O esgotamento pode ser a partida do ser dentro da própria existência. A angústia como resultado amargo de uma impossibilidade de reinvenção, exigindo do homem uma morte constante em um eterno devir.

Malin Bulow

“Trata-se de uma redistribuição dos afetos que redesenha a fronteira entre o que se deseja e o que não se tolera mais. Ora, não se poderia usar esse critério igualmente para diferenciar as formas de vida? Uma vida não poderia ser definida também pelo que deseja e pelo que recusa, pelo que a atrai e o que lhe repugna?”

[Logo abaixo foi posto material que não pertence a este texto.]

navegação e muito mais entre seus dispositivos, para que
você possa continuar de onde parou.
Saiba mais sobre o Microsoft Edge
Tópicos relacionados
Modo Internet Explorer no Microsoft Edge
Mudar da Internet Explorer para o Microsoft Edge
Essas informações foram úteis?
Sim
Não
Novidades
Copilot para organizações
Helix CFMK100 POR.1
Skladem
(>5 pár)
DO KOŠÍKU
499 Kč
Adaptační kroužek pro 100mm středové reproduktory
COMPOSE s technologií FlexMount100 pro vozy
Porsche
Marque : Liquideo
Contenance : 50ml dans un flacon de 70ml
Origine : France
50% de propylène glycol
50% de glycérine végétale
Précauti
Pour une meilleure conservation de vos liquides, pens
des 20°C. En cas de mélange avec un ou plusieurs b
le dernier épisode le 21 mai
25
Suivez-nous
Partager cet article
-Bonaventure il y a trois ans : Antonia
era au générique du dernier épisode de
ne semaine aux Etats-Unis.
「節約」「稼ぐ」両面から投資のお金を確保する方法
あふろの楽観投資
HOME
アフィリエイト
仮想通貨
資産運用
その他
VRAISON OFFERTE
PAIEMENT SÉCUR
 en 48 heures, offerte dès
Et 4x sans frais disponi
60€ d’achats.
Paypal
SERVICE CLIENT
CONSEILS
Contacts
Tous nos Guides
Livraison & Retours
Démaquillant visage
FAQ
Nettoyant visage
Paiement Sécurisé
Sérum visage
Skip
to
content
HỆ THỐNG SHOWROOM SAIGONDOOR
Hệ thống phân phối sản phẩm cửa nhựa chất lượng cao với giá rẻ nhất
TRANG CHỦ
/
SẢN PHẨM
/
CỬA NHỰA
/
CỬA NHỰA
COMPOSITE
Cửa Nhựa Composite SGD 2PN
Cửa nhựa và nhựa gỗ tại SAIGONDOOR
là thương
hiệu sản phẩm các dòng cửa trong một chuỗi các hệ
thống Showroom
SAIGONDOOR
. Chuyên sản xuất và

– Peter Pal Pelbart, O Avesso do Niilismo, p. 412

Evelyn Bencicova

É preciso estar desperto para todos os processos de transmutações sensíveis que os momentos de crise propiciam, de recusa subjetiva e de afirmação ética, isto é, de criação de novos modos de existência. Esse contexto insinua uma metamorfose antropológica e exige do pensamento outro estilo de nomear os encontros da vida e no entendimento absoluto do que força o corpo, por dentro e por fora, a pulsar. O corpo produz significados, quer queiramos quer não. Ele quer pulsar, mesmo preso, confinado, isolado e deseja que o outro pulse junto, ainda que distante, em sístoles e diástoles coletivas. O corpo reage, rebelde, à pretensa autossuficiência que nossas mentes criam, quer transgredir os espaços aos quais o confinamos. O corpo quer criar, se mover, se expressar, estar na natureza, ser parte integrante dela, ser morada e ser oficina das nossas mentes. Nossos corpos são os nossos home offices e cada ser humano estará para sempre em quarentena consigo mesmo. Não há vacina para o desejo de um corpo pulsar com outro.